**Request 1:**
Answer these questions using the opinion letter addressed to Aetna's board, one answer per line, marked (a), (b) and (c):
(a) What aggregate principal amount, interest rate and maturity date apply to the Securities?
(b) Which bank serves as the Trustee, and which bank's successor-in-interest is it?
(c) On what provision does counsel say it expresses no opinion?
**Request 2:**
In the opinion letter addressed to Aetna's board, rewrite the paragraph beginning "In rendering the opinion expressed herein" as a bulleted list of the assumptions counsel made.
**Request 3:**
Continue the opinion letter addressed to Aetna's board, starting after its last sentence.

The Board of Directors
Aetna Inc.
151 Farmington Avenue
Hartford, Connecticut 06156
 
Ladies and Gentlemen:
 
Aetna Inc., a Pennsylvania corporation (the “Company”) has filed with the Securities and Exchange Commission a Registration Statement on Form S-3 (File No. 333-178272) (the “Registration Statement”) for the purpose of registering under the Securities Act of 1933, as amended (the “Securities Act”), certain securities, including $750,000,000 aggregate principal amount of the Company’s 3.500% Senior Notes due November 15, 2024 (the “Securities”).  The Securities are to be issued pursuant to the provisions of the Senior Indenture dated as of March 2, 2001 (the “Base Indenture”) between the Company and U.S. Bank National Association, successor-in-interest to State Street Bank and Trust Company, as trustee (the “Trustee”), as supplemented by a supplemental indenture to be dated as of November 10, 2014 (together with the Base Indenture, the “Indenture”) between the Company and the Trustee, and to be sold pursuant to the Pricing Agreement dated as of November 3, 2014 (the “Pricing Agreement”) among the Company and the several underwriters named in Schedule I thereto (the “Underwriters”).
 
We, as your counsel, have examined originals or copies of such documents, corporate records, certificates of public officials and other instruments as we have deemed necessary or advisable for the purpose of rendering this opinion.
 
In rendering the opinion expressed herein, we have, without independent inquiry or investigation, assumed that (i) all documents submitted to us as originals are authentic and complete, (ii) all documents submitted to us as copies conform to authentic, complete originals, (iii) all documents filed as exhibits to the Registration Statement that have not been executed will conform to the forms thereof reviewed by us, (iv) all signatures on all documents that we reviewed are genuine, (v) all natural persons executing documents had and have the legal capacity to do so, (vi) all statements in certificates of public officials and officers of the Company that we reviewed were and are accurate and (vii) all representations made by the Company as to matters of fact in the documents that we reviewed were and are accurate.
 
 
 

 
Aetna Inc. Board of Directors
2
November 10, 2014
 
 
Based on the foregoing, and subject to the additional assumptions and qualifications set forth below, we advise you that, in our opinion, when the Securities have been duly executed and authenticated in accordance with the provisions of the Indenture and delivered to and paid for by the Underwriters pursuant to the Pricing Agreement, the Securities will constitute valid and binding obligations of the Company, enforceable in accordance with their terms, subject to applicable bankruptcy, insolvency and similar laws affecting creditors’ rights generally and the rights and remedies of creditors of insurance companies generally, concepts of reasonableness and equitable principles of general applicability, provided that we express no opinion as to the validity, legally binding effect or enforceability of any provision that permits holders to collect any portion of stated principal amount upon acceleration of the Securities to the extent determined to constitute unearned interest.

**Stored data:**
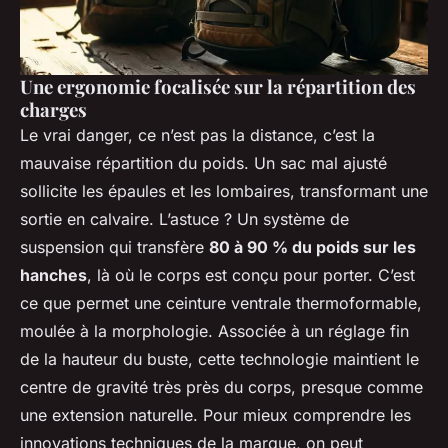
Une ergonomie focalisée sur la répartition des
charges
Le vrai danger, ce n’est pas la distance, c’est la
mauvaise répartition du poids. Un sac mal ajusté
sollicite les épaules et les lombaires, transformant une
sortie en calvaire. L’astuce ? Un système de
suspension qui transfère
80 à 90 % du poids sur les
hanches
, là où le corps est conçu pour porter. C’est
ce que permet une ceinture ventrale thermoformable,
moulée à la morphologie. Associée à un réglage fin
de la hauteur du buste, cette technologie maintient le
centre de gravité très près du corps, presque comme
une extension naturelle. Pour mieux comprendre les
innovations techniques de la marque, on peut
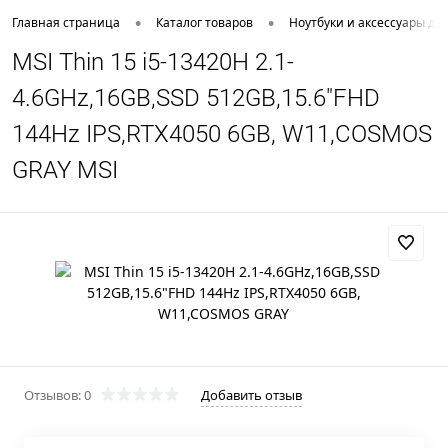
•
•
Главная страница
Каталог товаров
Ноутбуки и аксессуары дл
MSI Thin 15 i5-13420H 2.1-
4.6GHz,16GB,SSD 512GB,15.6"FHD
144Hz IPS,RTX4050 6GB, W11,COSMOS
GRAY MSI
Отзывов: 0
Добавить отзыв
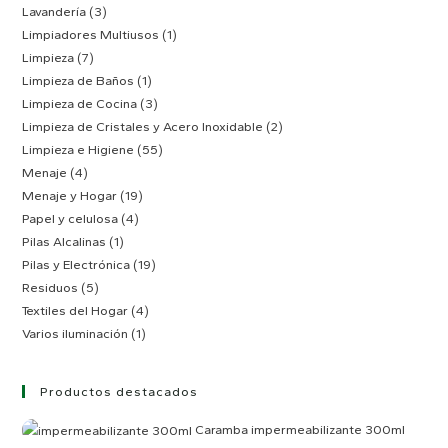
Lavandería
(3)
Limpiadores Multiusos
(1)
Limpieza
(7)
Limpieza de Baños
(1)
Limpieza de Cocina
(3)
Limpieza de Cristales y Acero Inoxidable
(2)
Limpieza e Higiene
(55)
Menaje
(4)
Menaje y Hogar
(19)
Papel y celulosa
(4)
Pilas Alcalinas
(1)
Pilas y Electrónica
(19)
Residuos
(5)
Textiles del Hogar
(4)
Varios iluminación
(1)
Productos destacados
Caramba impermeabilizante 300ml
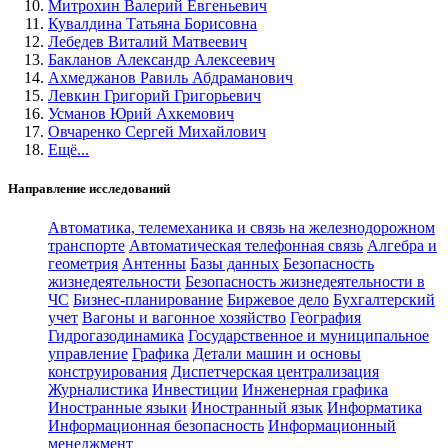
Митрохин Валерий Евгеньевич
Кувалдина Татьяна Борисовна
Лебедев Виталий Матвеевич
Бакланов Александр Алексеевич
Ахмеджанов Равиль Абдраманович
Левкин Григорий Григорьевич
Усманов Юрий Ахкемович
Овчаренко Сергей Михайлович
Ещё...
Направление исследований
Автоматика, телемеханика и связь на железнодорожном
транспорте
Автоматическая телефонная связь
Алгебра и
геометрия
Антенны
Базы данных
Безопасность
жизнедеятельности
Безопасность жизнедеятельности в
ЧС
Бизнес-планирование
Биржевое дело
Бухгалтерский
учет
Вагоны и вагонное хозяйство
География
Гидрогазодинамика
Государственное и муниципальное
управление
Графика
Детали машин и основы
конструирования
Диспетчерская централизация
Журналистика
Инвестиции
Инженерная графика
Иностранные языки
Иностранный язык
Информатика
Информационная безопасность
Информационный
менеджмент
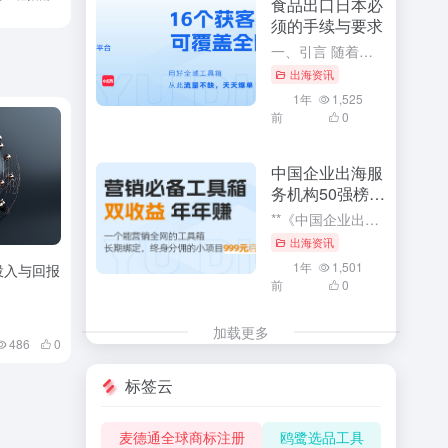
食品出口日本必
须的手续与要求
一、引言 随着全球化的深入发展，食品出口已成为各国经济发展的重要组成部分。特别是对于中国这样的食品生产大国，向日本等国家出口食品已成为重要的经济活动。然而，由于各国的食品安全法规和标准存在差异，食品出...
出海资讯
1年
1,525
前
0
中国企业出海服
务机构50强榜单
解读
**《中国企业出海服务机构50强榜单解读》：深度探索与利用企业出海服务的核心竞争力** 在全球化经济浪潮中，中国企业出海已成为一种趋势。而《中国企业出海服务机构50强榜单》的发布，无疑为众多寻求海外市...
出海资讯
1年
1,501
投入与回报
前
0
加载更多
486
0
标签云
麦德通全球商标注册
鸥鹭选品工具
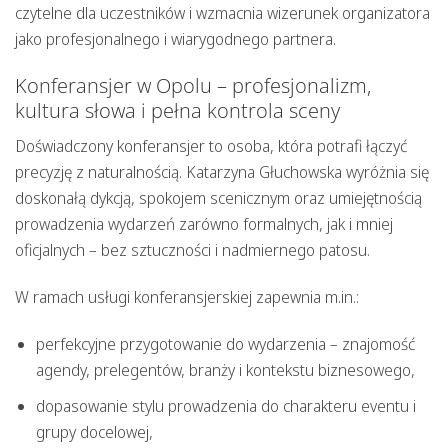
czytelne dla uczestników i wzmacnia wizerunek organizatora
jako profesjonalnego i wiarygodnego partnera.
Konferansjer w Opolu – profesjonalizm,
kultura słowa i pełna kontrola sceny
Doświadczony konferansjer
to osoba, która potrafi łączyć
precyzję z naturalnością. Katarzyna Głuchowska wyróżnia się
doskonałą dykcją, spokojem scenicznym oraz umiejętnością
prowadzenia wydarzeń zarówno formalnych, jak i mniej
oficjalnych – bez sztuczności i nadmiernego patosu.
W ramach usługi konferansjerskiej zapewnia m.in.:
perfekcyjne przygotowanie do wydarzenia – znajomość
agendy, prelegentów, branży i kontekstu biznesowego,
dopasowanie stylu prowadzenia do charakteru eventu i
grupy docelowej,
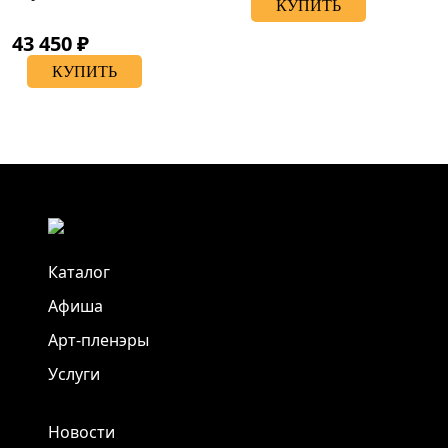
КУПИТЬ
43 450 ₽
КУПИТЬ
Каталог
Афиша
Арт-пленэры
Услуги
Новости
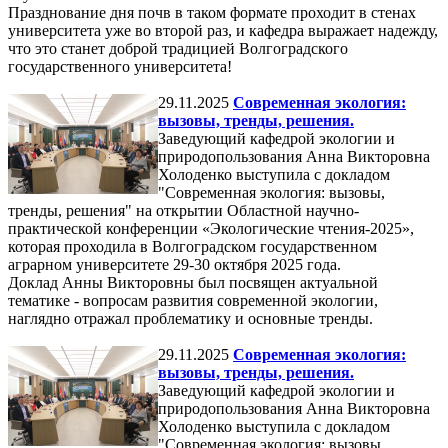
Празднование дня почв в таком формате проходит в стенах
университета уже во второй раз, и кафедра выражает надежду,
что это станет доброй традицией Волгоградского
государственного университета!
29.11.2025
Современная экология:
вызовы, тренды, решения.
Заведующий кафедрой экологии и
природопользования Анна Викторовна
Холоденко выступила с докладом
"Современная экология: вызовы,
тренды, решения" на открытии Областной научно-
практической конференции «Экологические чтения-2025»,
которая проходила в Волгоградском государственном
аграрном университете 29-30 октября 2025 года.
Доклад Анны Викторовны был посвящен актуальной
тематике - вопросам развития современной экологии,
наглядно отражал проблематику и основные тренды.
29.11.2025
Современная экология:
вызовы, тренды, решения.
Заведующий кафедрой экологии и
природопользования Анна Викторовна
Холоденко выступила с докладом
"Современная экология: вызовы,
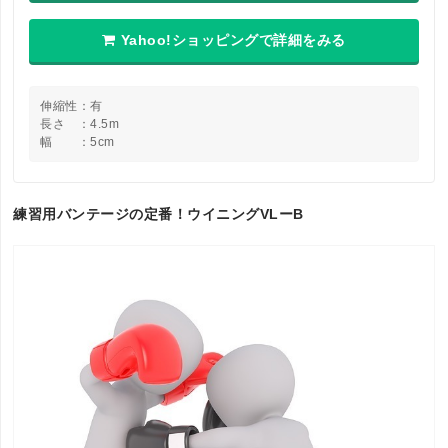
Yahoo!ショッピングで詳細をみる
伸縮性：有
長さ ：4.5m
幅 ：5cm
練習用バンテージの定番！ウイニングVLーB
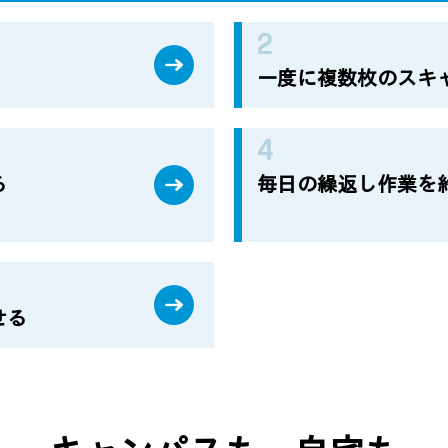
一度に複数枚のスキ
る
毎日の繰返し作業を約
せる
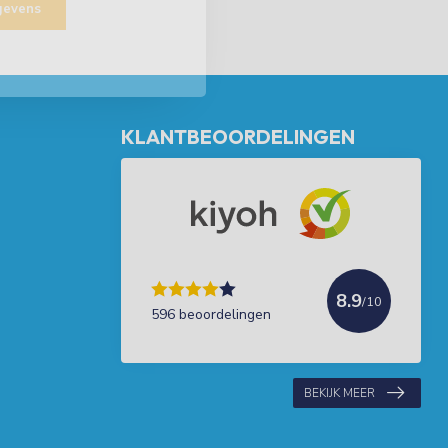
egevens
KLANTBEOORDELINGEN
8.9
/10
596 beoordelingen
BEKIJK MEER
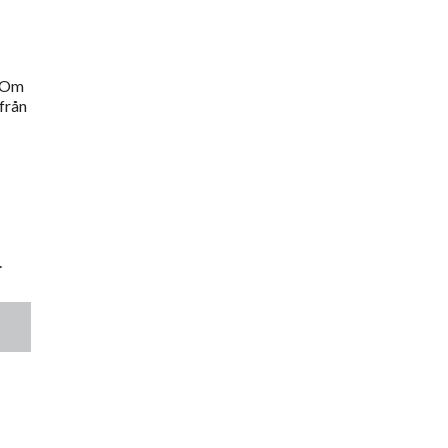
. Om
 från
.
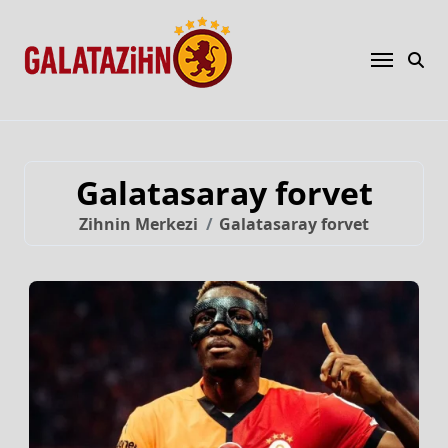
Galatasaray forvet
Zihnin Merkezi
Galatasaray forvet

**Reply 1:**
(a) $750,000,000 aggregate principal amount of 3.500% Senior Notes due November 15, 2024.
(b) U.S. Bank National Association, successor-in-interest to State Street Bank and Trust Company.
(c) Any provision that permits holders to collect any portion of stated principal amount upon acceleration of the Securities to the extent determined to constitute unearned interest.

**Reply 2:**
Without independent inquiry or investigation, counsel assumed that:
- all documents submitted as originals are authentic and complete
- all documents submitted as copies conform to authentic, complete originals
- all unexecuted documents filed as exhibits to the Registration Statement will conform to the forms counsel reviewed
- all signatures on the reviewed documents are genuine
- all natural persons executing documents had and have the legal capacity to do so
- all statements in the reviewed certificates of public officials and Company officers were and are accurate
- all representations of fact made by the Company in the reviewed documents were and are accurate

**Reply 3:**
 
In connection with the opinion expressed above, we have assumed that (i) the Registration Statement became effective upon filing with the Commission and such effectiveness shall not have been terminated or rescinded; (ii) the Indenture and the Securities are valid, binding and enforceable agreements of each party thereto (other than as expressly covered above in respect of the Company); and (iii) there shall not have occurred any change in law affecting the validity or enforceability of the Securities.  We have also assumed that the execution, delivery and performance of the Indenture and the Securities by the Company will not violate any applicable law or public policy or result in a violation of any provision of any instrument or agreement then binding upon the Company, or any restriction imposed by any court or governmental body having jurisdiction over the Company.
 
We are members of the Bar of the State of New York, and the foregoing opinion is limited to the laws of the State of New York and the federal laws of the United States of America.  Insofar as the foregoing opinion involves matters governed by the laws of the Commonwealth of Pennsylvania, we have relied, without independent inquiry or investigation, on the opinion of even date herewith of Drinker Biddle & Reath LLP, special Pennsylvania counsel for the Company, to be filed as an exhibit to a report on Form 8-K to be filed by the Company on the date hereof.
 
We hereby consent to the filing of this opinion as an exhibit to a report on Form 8-K to be filed by the Company on the date hereof and its incorporation by reference into the Registration Statement and further consent to the reference to our name under the caption “Validity of the Notes” in the prospectus supplement which is a part of the Registration Statement.  In giving this consent, we do not admit that we are in the category of persons whose consent is required under Section 7 of the Securities Act.